The listing is to be reproduced exactly, excluding its pictures.

▸ The data
═══

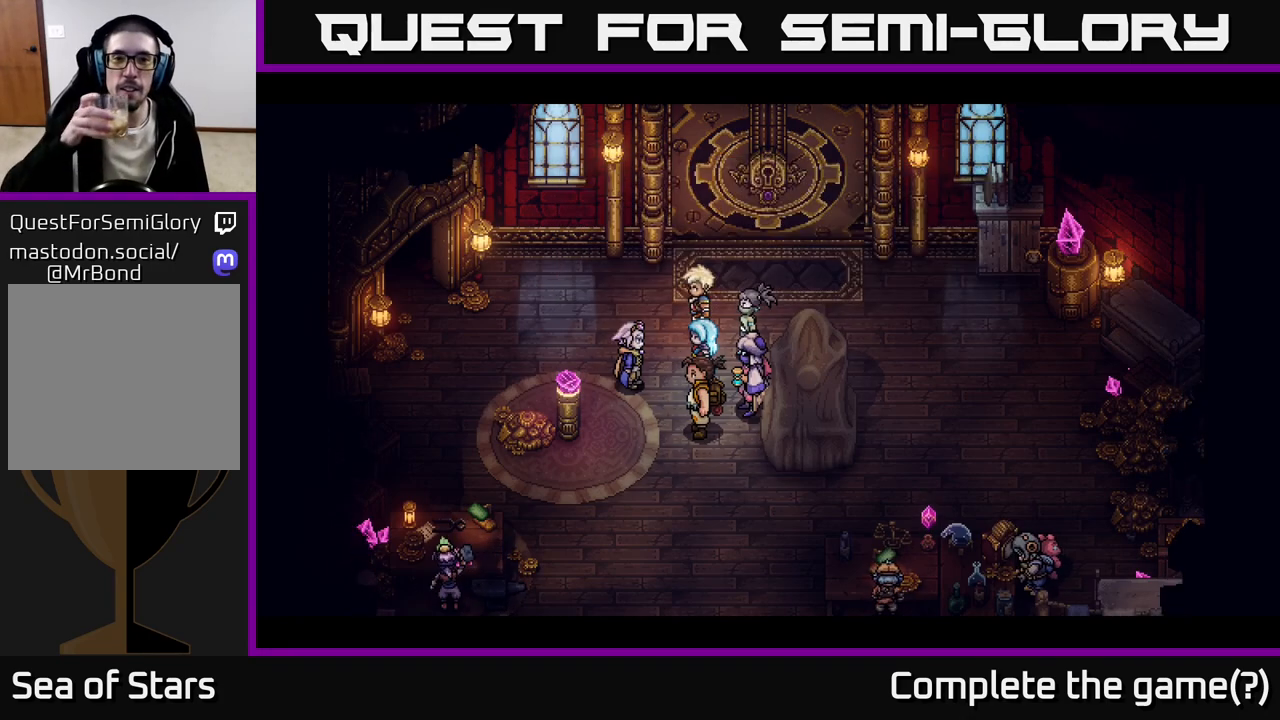
{"buttons": [], "left_stick": "center", "right_stick": "center", "events": []}
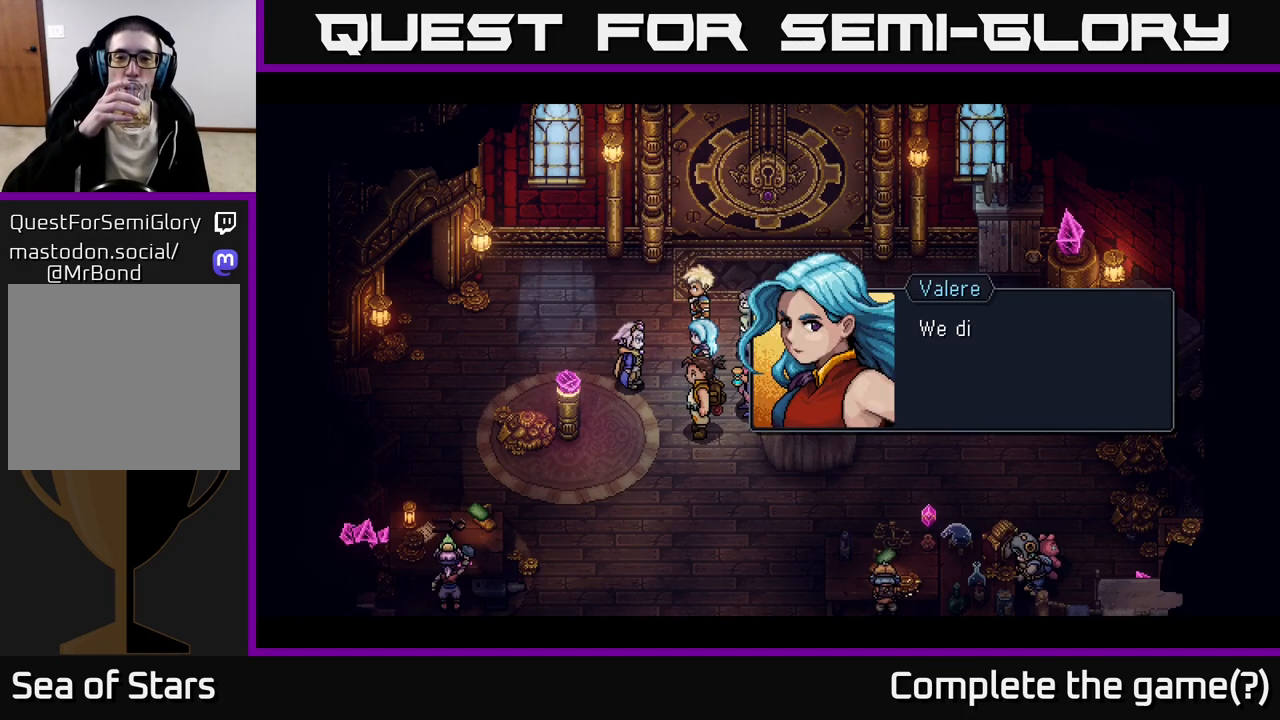
{"buttons": [], "left_stick": "center", "right_stick": "center", "events": []}
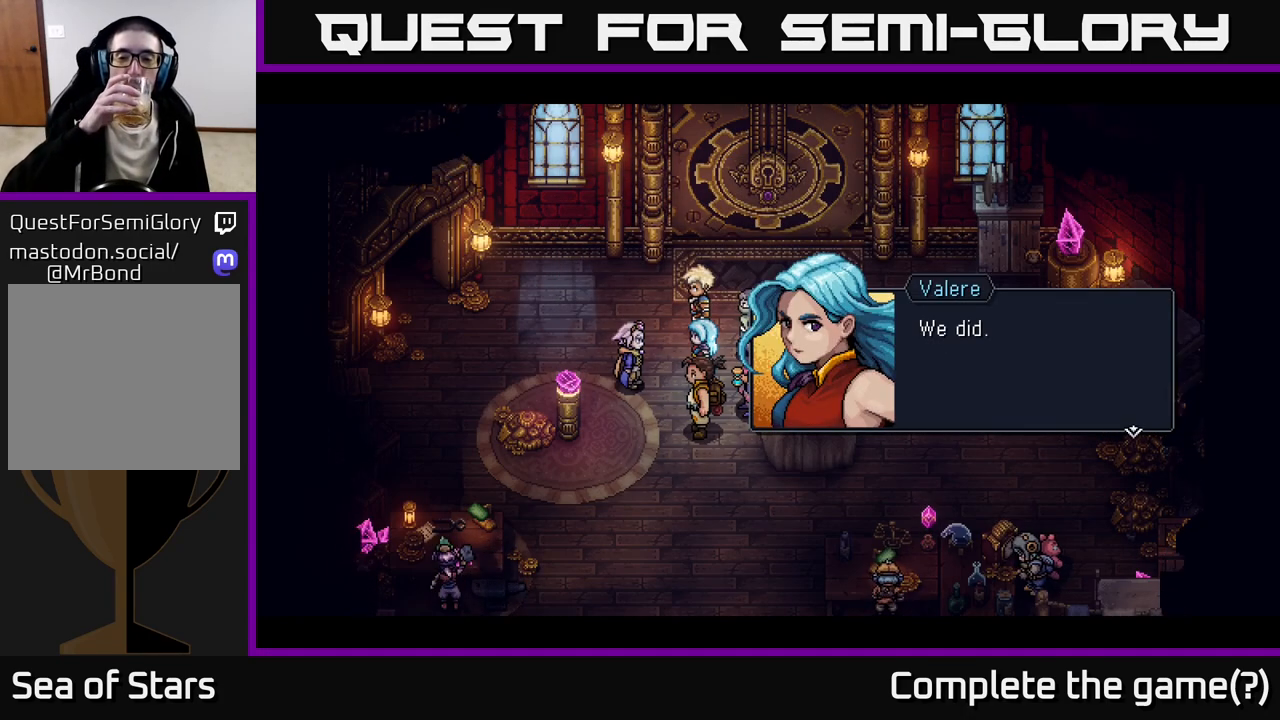
{"buttons": [], "left_stick": "center", "right_stick": "center", "events": [[150, "A", "down"], [300, "A", "up"]]}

═══

▸ Solution to the exercise
{"buttons": [], "left_stick": "center", "right_stick": "center", "events": []}
{"buttons": [], "left_stick": "center", "right_stick": "center", "events": []}
{"buttons": [], "left_stick": "center", "right_stick": "center", "events": [[150, "A", "down"], [300, "A", "up"]]}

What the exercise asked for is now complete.